**DATA SECTION:**
□ □ □
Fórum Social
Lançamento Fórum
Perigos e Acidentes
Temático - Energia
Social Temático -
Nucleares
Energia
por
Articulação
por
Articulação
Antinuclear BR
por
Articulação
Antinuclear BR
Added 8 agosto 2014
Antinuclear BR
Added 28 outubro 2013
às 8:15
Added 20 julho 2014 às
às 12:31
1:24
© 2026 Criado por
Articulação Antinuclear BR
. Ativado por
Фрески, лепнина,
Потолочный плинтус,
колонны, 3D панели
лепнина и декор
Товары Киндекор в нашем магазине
□ □ □
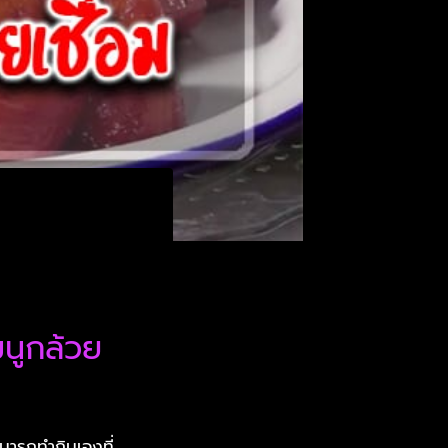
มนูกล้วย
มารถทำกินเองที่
□ □ □
**EXERCISE AIM:**
Set down only the lines above that fall between the line holding "колонны, 3D панели" and the line holding "Товары Киндекор в нашем магазине", inclusive, keeping each exact.

**RESULT:**
колонны, 3D панели
лепнина и декор
Товары Киндекор в нашем магазине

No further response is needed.